These nights remind me of how much my girls supported me and helped me through such a rough time. Some are still helping me 4 months later. It’s a long healing process and my girls are going through it with me making sure I make it through. I can’t thank them enough for being there. I wish I didn’t have to put myself and them through that. But it just shows you who your true friends are. These girls aren’t just friends. They’re my family. I love each and every single one of them.
One sweet day we will be together again Papo and I’m looking forward to that day:) I love you. I know I don’t visit you enough but I know you know how much I think about you. And I’ll try to come visit you in your new home soon:) you deserve it. Knowing you’re watching over me from heaven makes things somewhat easier. I can’t tell you enough how much I miss you. It’s 4 months tomorrow.. and it still feels so surreal. It feels like something like that never happened.. well I’ll talk to you soon papo<3 I love you. Hope you read this.
I honestly miss having dreams where you were there for just a second. It made it so much easier to accept you being gone for that time being. But now there aren’t any signs of you nor are there dreams. And its making it harder for me to accept you’re never coming back. It’s making me realize those dreams were a way of saying goodbye rather than ‘I’m still here just far away.’

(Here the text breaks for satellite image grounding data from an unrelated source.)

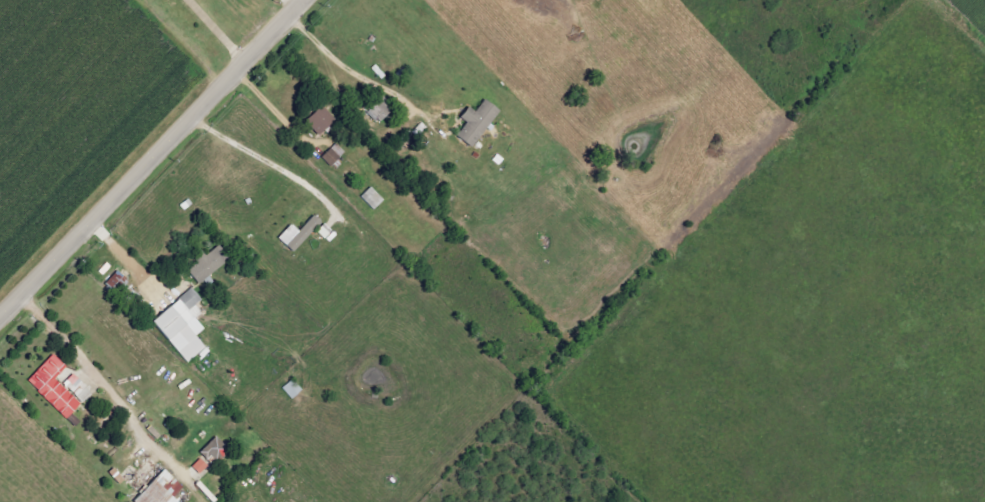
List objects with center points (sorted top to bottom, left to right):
crop: (974, 10)
road: (215, 33)
road: (365, 83)
road: (269, 108)
building: (314, 118)
building: (475, 122)
building: (329, 156)
road: (155, 160)
road: (266, 165)
building: (371, 198)
building: (297, 233)
road: (128, 258)
building: (206, 264)
crop: (817, 304)
building: (175, 323)
road: (100, 384)
building: (52, 386)
building: (76, 388)
building: (291, 389)
building: (212, 451)
building: (199, 466)
building: (158, 489)

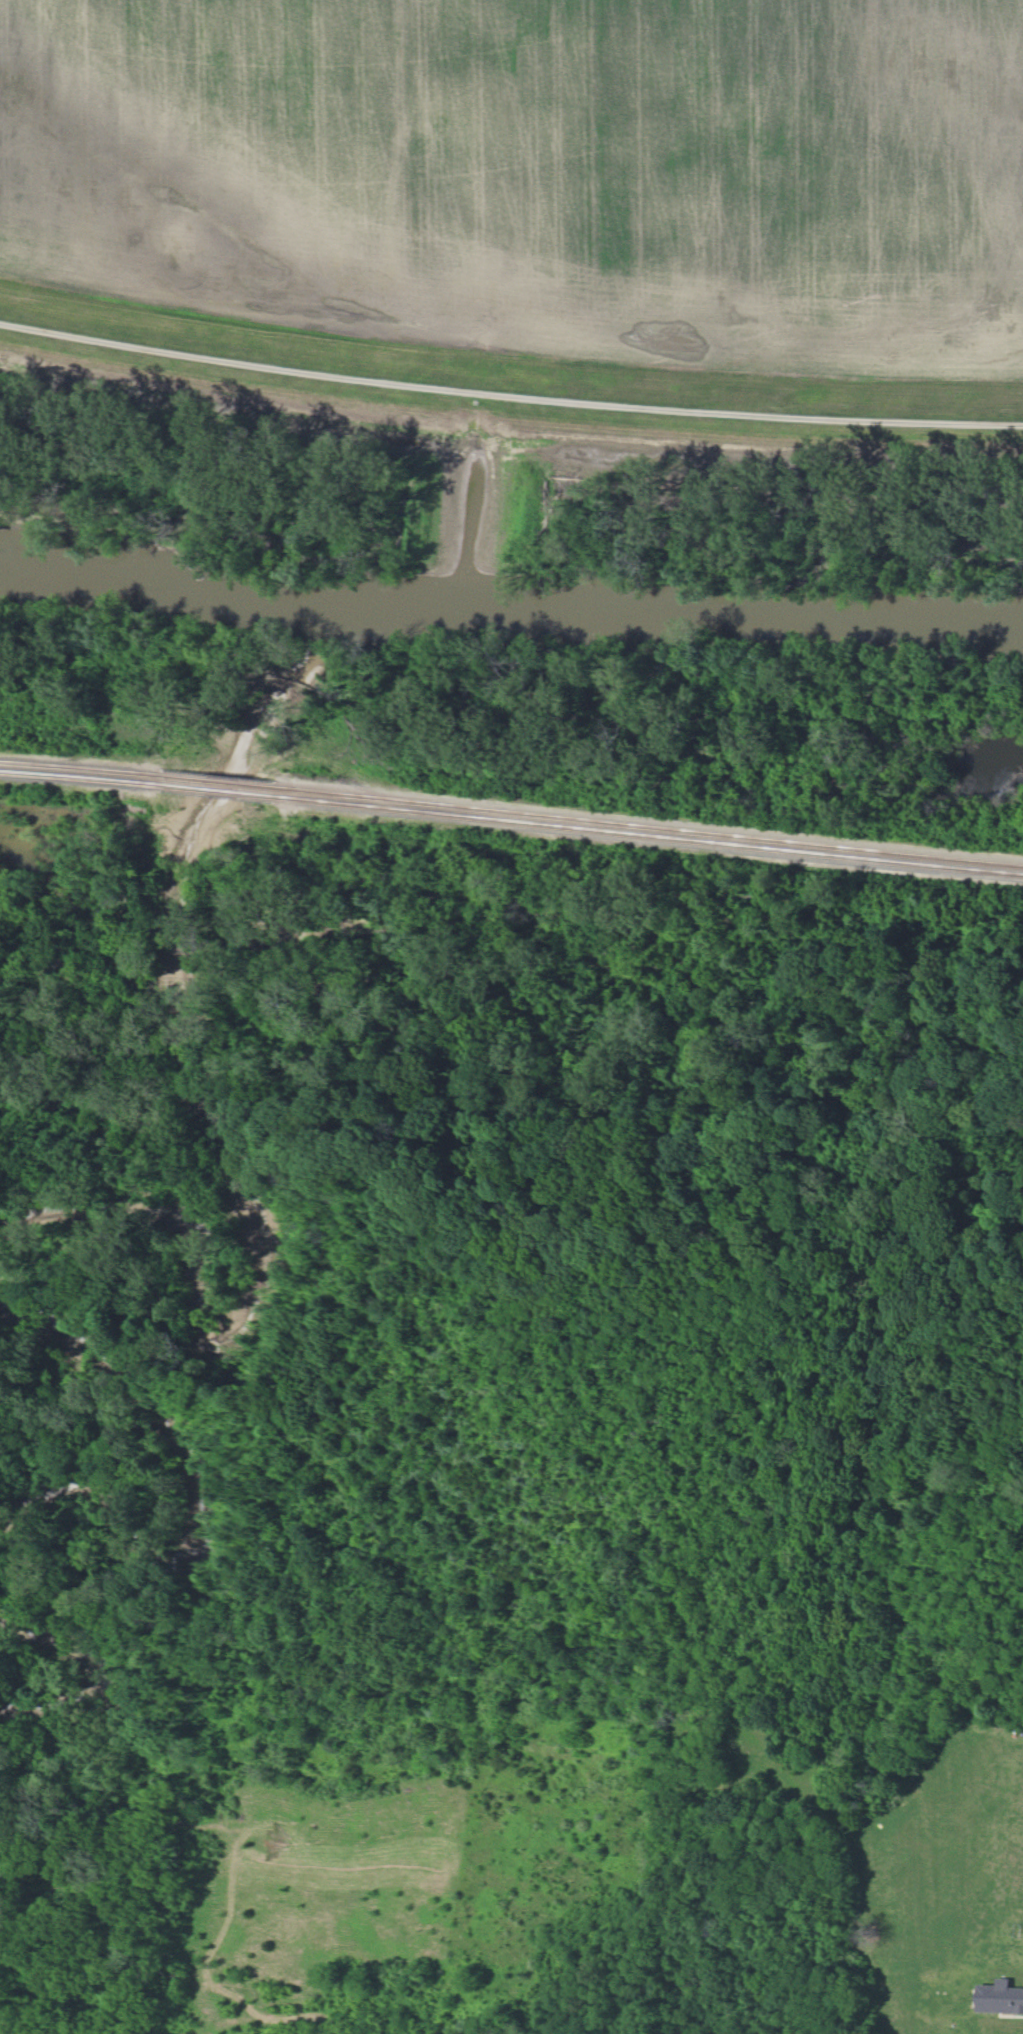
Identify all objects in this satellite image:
crop: (539, 171)
road: (509, 391)
river: (510, 608)
railway: (511, 808)
railway: (511, 817)
crop: (934, 1870)
building: (1000, 1997)

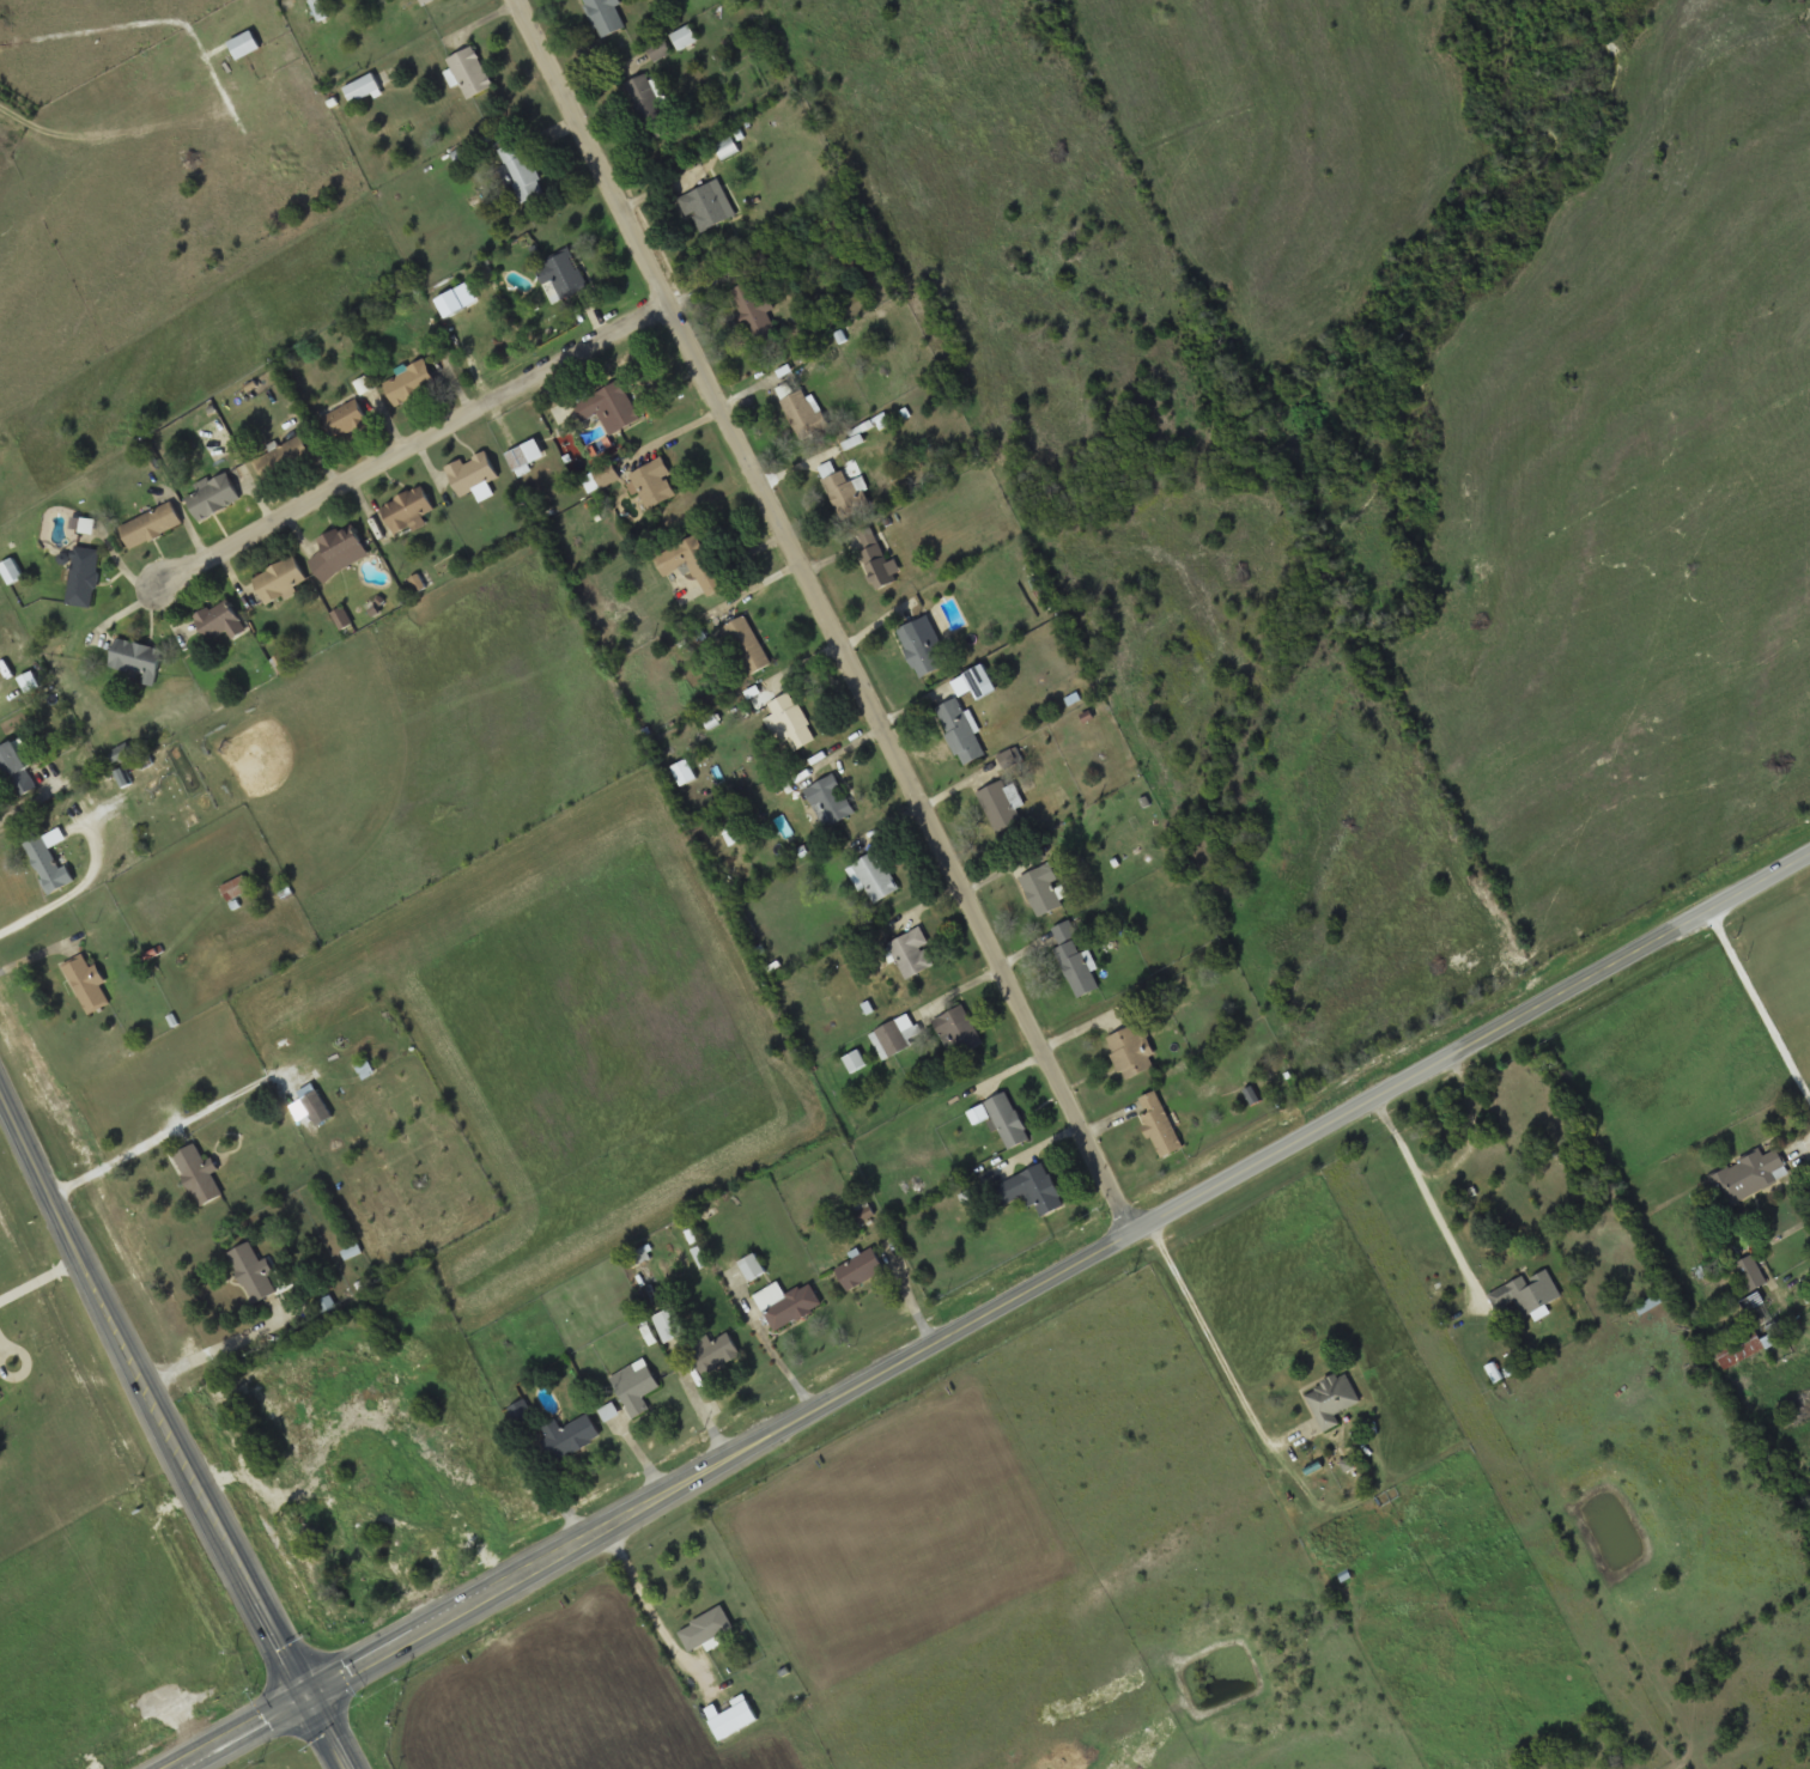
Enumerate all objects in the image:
building: (426, 2)
building: (605, 17)
building: (684, 38)
building: (244, 46)
building: (470, 74)
building: (367, 87)
building: (648, 108)
building: (727, 149)
building: (520, 173)
building: (707, 205)
building: (562, 275)
building: (754, 311)
building: (408, 384)
building: (609, 405)
building: (804, 415)
building: (347, 419)
road: (418, 449)
building: (526, 455)
building: (284, 457)
building: (472, 472)
building: (602, 476)
building: (653, 483)
building: (841, 491)
building: (214, 495)
building: (407, 511)
building: (151, 525)
building: (339, 551)
building: (877, 561)
building: (692, 564)
building: (10, 571)
building: (82, 577)
building: (280, 579)
road: (820, 616)
building: (221, 620)
building: (748, 645)
building: (921, 645)
building: (136, 659)
building: (789, 722)
building: (959, 732)
building: (16, 770)
building: (830, 799)
building: (1001, 805)
building: (48, 866)
building: (874, 878)
building: (236, 888)
building: (1043, 890)
building: (911, 954)
building: (1075, 963)
building: (86, 984)
road: (1756, 1008)
building: (958, 1032)
building: (891, 1038)
building: (1132, 1053)
building: (855, 1062)
building: (317, 1107)
building: (1003, 1120)
building: (1158, 1124)
road: (1807, 1164)
building: (199, 1175)
building: (1751, 1175)
building: (1030, 1191)
road: (1429, 1204)
building: (752, 1267)
building: (860, 1270)
building: (1751, 1273)
building: (253, 1274)
road: (43, 1292)
building: (1527, 1293)
building: (787, 1305)
road: (991, 1308)
building: (670, 1325)
building: (1750, 1334)
building: (714, 1354)
road: (1216, 1356)
building: (635, 1388)
building: (1331, 1400)
road: (170, 1435)
building: (569, 1437)
road: (647, 1610)
building: (706, 1630)
traffic signals: (304, 1695)

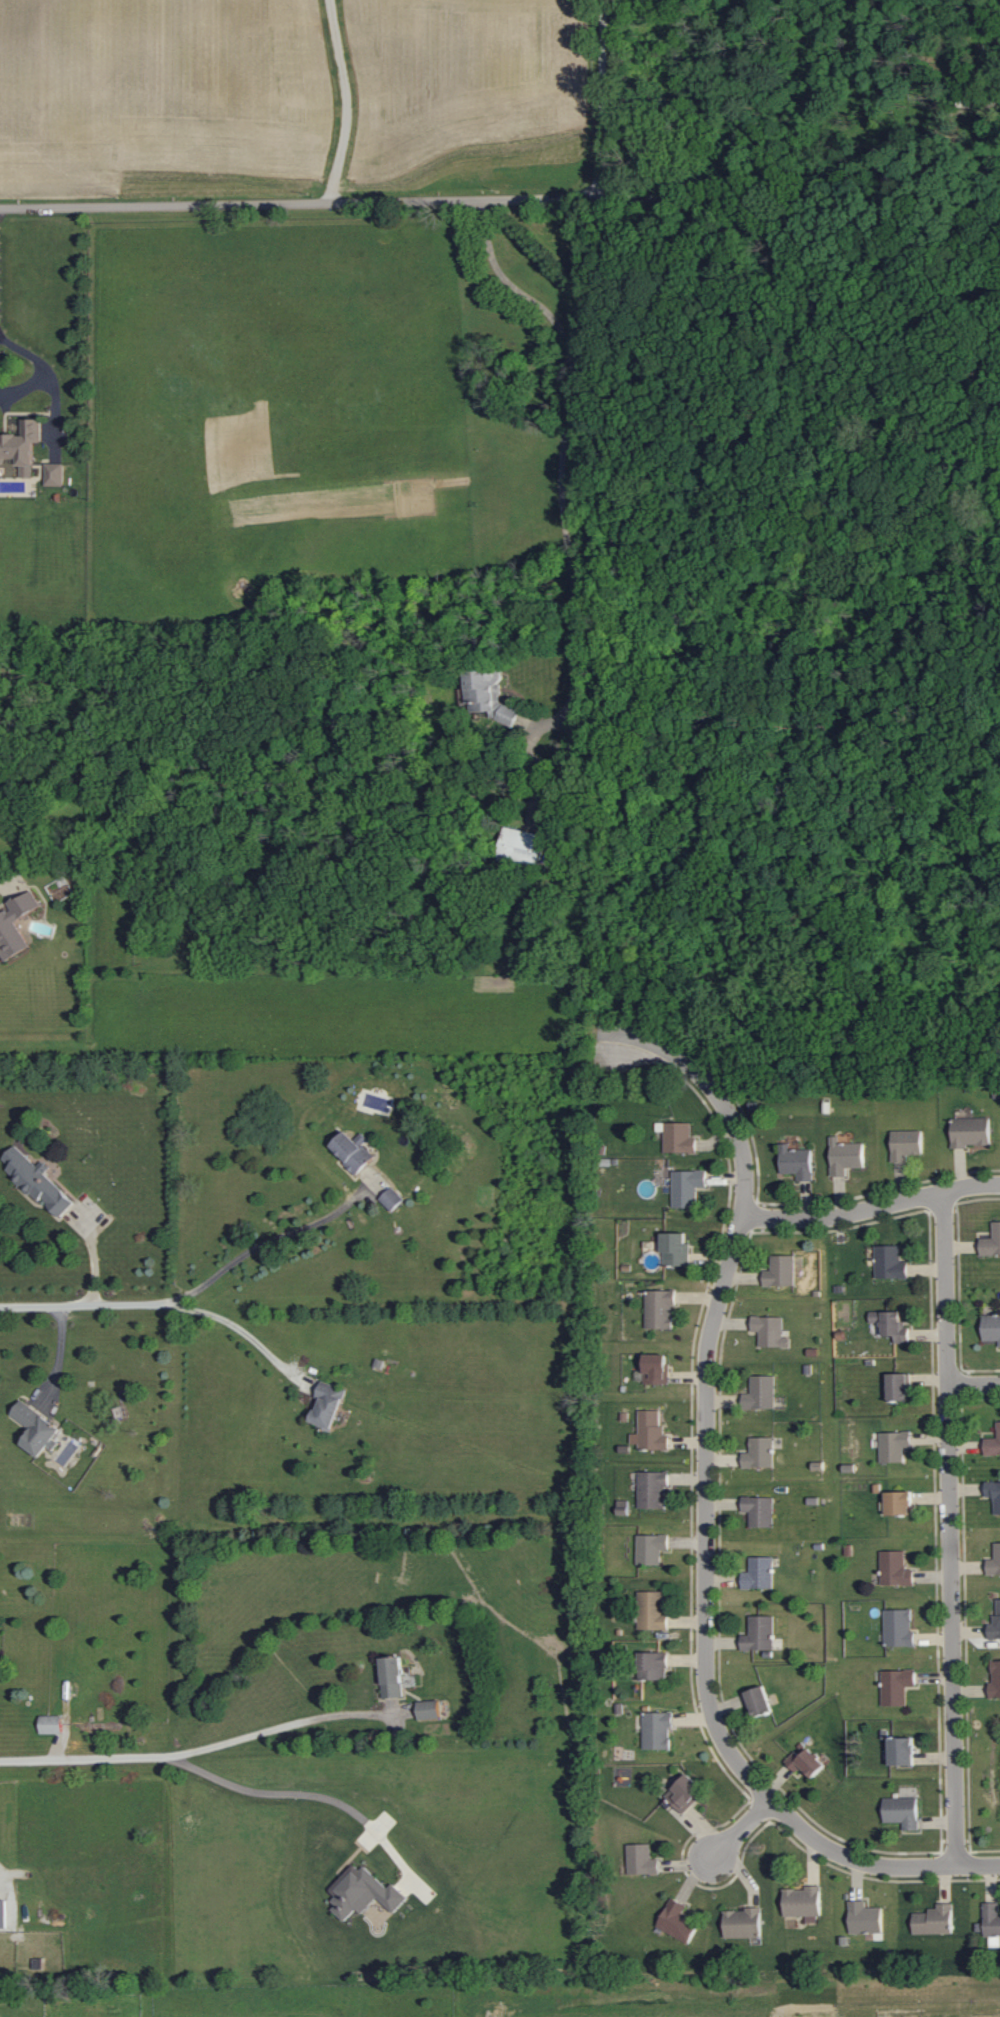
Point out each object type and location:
road: (343, 101)
road: (798, 194)
road: (396, 201)
road: (40, 368)
building: (21, 446)
building: (53, 474)
road: (562, 493)
building: (488, 696)
building: (521, 846)
road: (4, 886)
building: (14, 925)
building: (970, 1132)
building: (679, 1139)
building: (906, 1145)
building: (352, 1152)
building: (845, 1157)
building: (796, 1163)
building: (36, 1182)
building: (686, 1188)
road: (944, 1192)
building: (391, 1199)
road: (816, 1218)
building: (991, 1242)
road: (260, 1243)
building: (675, 1250)
building: (890, 1263)
building: (780, 1272)
road: (159, 1305)
building: (659, 1310)
building: (891, 1326)
building: (991, 1328)
building: (770, 1332)
road: (59, 1357)
building: (656, 1370)
road: (974, 1384)
building: (898, 1387)
building: (760, 1394)
building: (327, 1406)
building: (35, 1429)
building: (651, 1431)
building: (993, 1444)
building: (893, 1446)
building: (759, 1453)
building: (652, 1489)
building: (993, 1493)
building: (899, 1502)
road: (706, 1506)
building: (622, 1507)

I’m having such a hard time with this.
I understand people make mistakes. I’ve been in that position. I know what it feels like to want to be forgiven. But I can’t get to that point yet. Not when it was done to me. I wish it didn’t have to be you to do this. I don’t know how to go about it. I don’t know what to do. All I know is it hurts like crazy. I hate that you were the one to do that. I see you and want to cry and strangle you all at the same time. I get sick to my stomach. I wish it wasnt you.. I want to hear you out and give you the respect as I would want of hearing what you have to say, but I have nothing to say to you. Nor am I prepared to handle it coming out of your mouth..
I just want to go back to summer. I was so happy then. Haven’t been in a good place for the past 2 months.